「平成19年2月13日最高裁判所判決の影響」
上記判決は、最近の全国の過払訴訟に対して多大な影響を与えていますので注意が必要です。
ここ1年近く、過払訴訟では債務者有利の判決が相次いだ結果、訴訟に持ち込めば必ず勝てるという状況が最近まで続いていました。ところが、今年の2月に上記の最高裁判決が出てから、今までの債務者圧倒的有利の状況が変わりつつあります。
素人の方に向けて書いたホームページなので、法律の詳しい解説は避けて、簡単にポイントだけ説明しましょう。
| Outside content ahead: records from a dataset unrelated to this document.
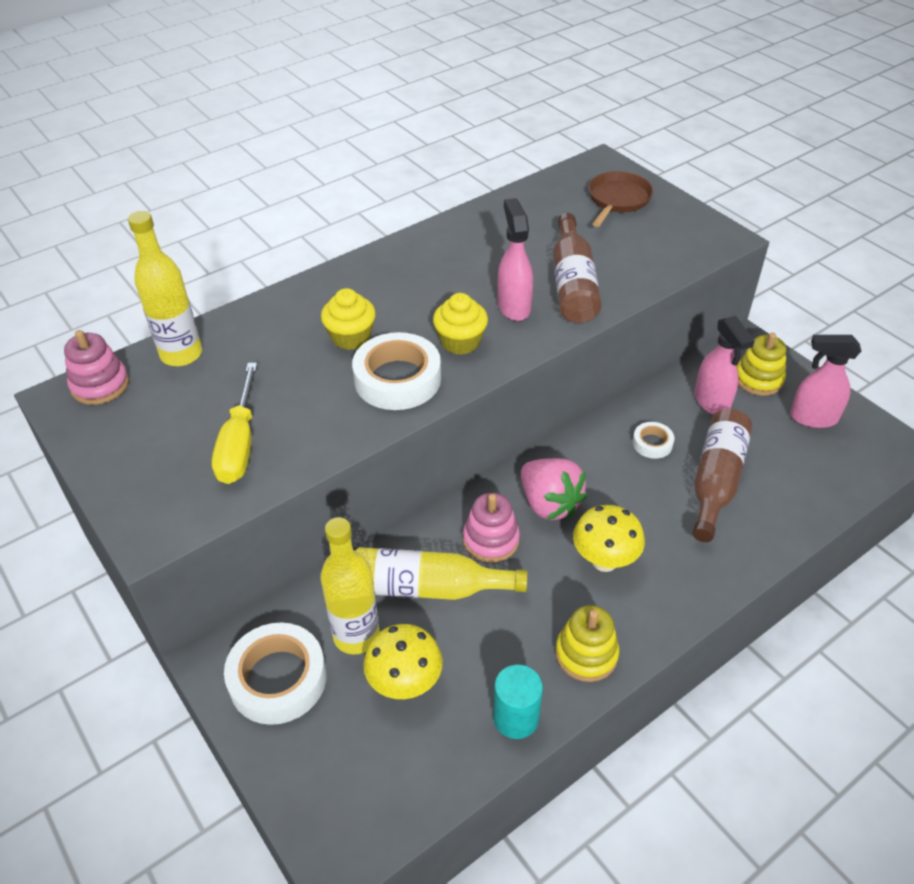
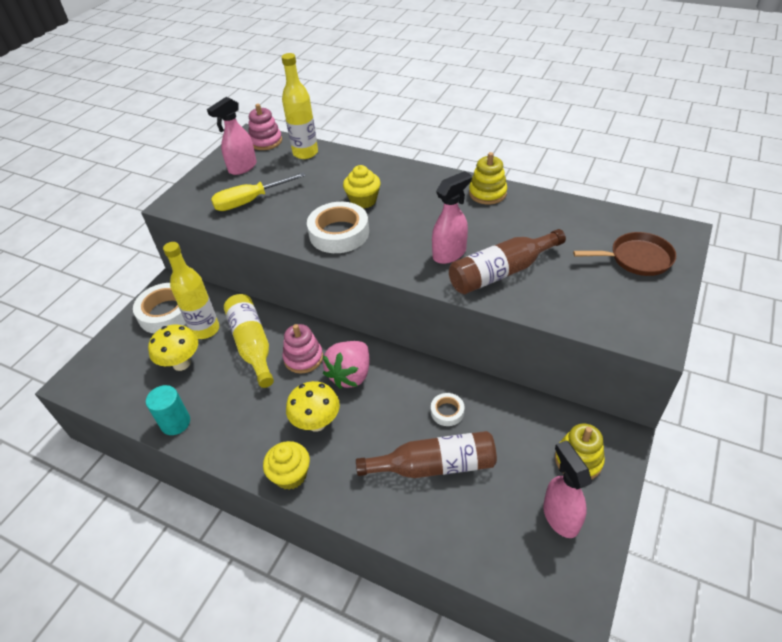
camera: 65 degrees right, 0 degrees up
yellow cupcake [433,293,488,355] -> yellow cupcake moved to [263,441,310,490]
yellow stacking toy [556,605,619,682] -> yellow stacking toy moved to [469,152,507,205]
pink spray bottle [695,316,755,415] -> pink spray bottle moved to [207,97,257,175]

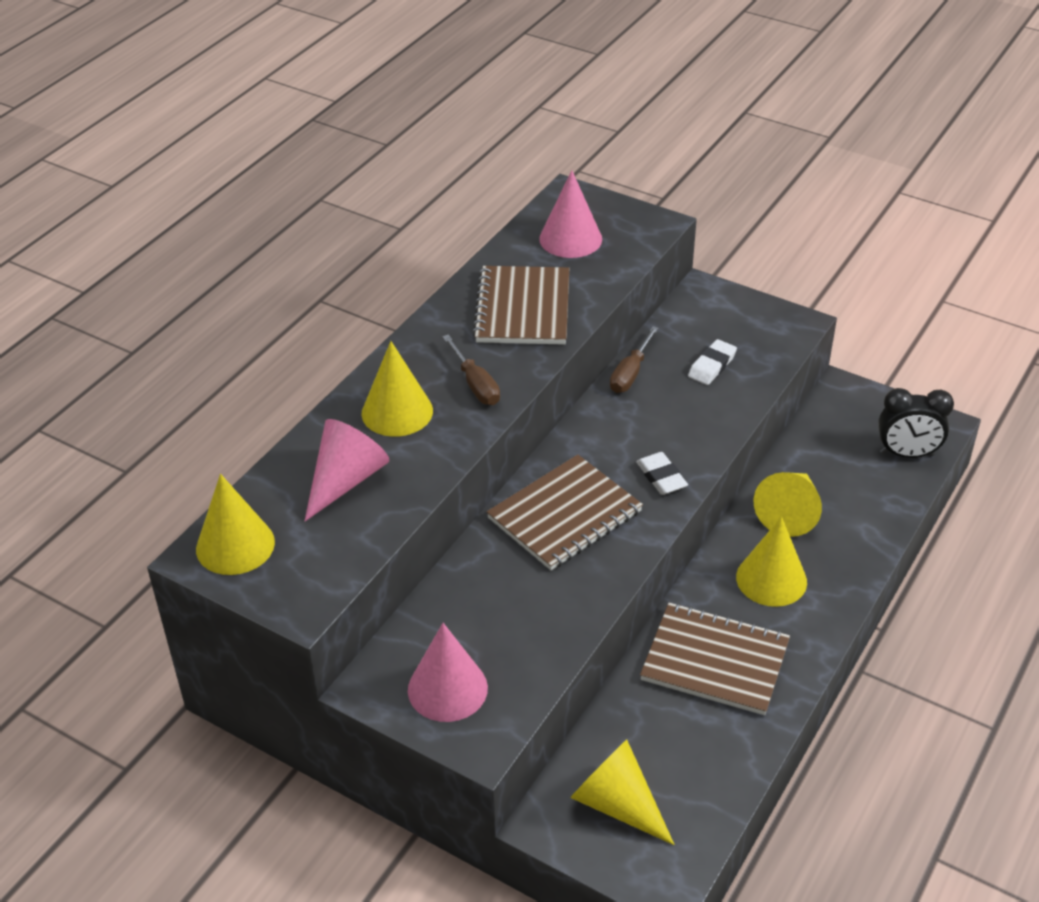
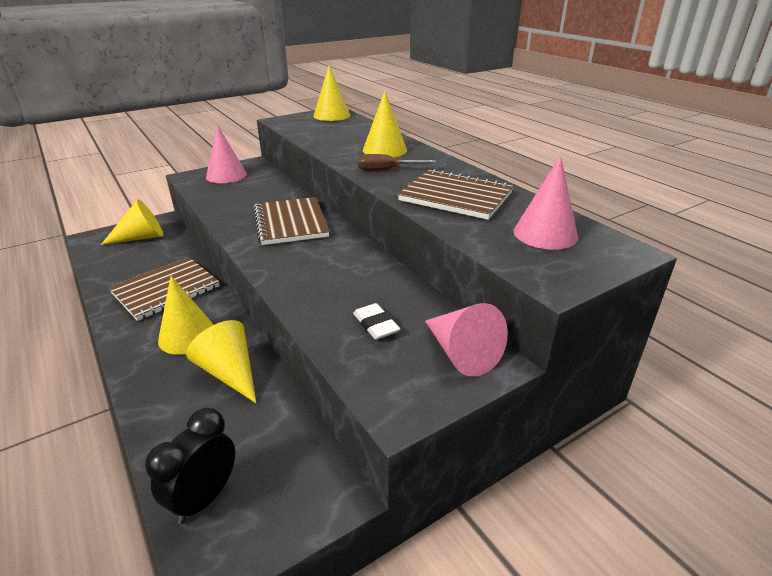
camera: 115 degrees right, 10 degrees down
pink cone [304,419,390,522] -> pink cone moved to [425,303,508,377]
brown screwdriver [610,326,659,393] -> none
white eraser [636,452,688,495] -> none

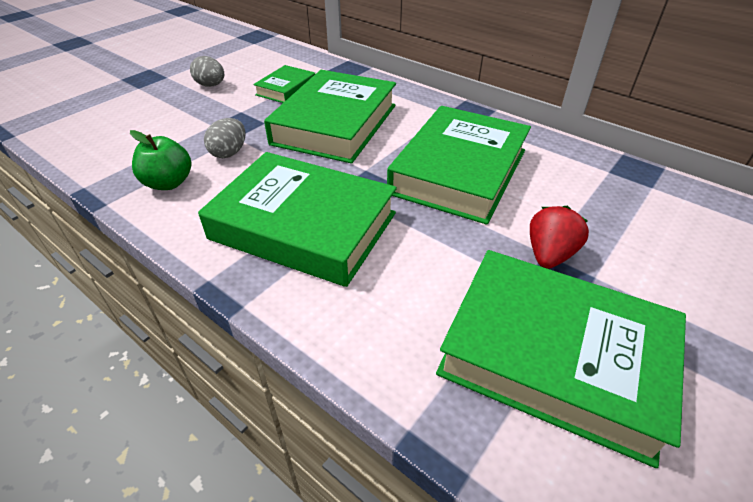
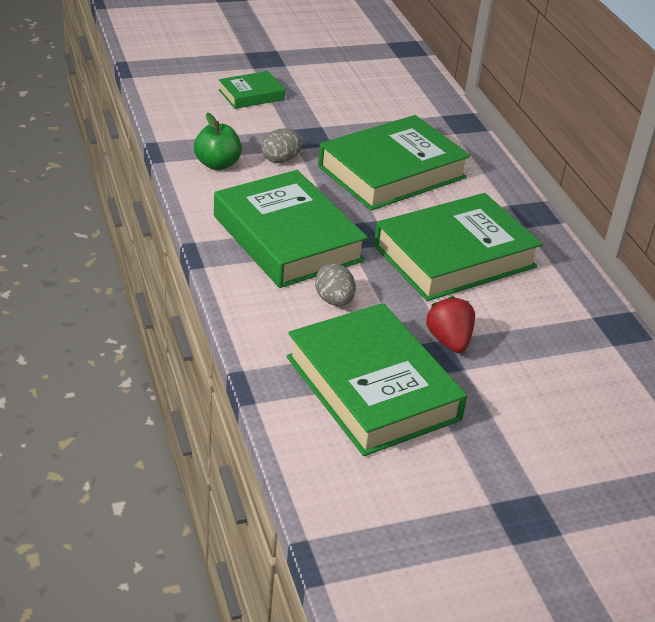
camera: 30 degrees right, 5 degrees down
grey egg [190,56,224,87] -> grey egg moved to [315,263,356,306]
green book [253,65,315,103] -> green book moved to [218,71,285,109]
red strawberry [530,206,589,269] -> red strawberry turned 75 degrees counterclockwise [426,296,475,353]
この判決で最も影響が出ている部分は、長い取引の途中で完済して空白期間があった後に、再び借入を始めたというケースです。この場合、最初の取引を第一取引、2回目の取引を第二取引と呼ぶことにしましょう。判決では、第一取引と第二取引の間に、双方共通と考えられる契約(基本契約または包括契約と呼ばれています)が無い場合は、第一取引と第二取引を別個の契約とみなして、過払金も別々に計算して最後に二つの過払金を合計するという解釈になる可能性があるのです。
これを受けて貸金業者は、空白期間がある取引を個別に分断して主張してくるようになっています。(当然、裁判では原告・被告とも自身に有利になるように主張してきますから)。
この計算が行なわれると、一本で計算した場合に比べて過払金は減少します。特に問題なのは、第一取引の最後が10年以上前の場合です。このケースだと、第一取引は時効で消滅してしまいます。要するに第一取引の過払金はゼロになってしまうのです。下手をすると過払いだと思っていたのが、債務が残ったりするケースまで出てきています。
最高裁判決の影響で、今まで説明したような債務者不利の計算方法を主張する裁判官も、かなり出てきているのが現状です。
専門家に依頼する時は、この辺りの事情も、一通り聞いておいた方が良いでしょう。
☆ この判決についても、きちんと答えられる専門家に依頼することを、おすすめします。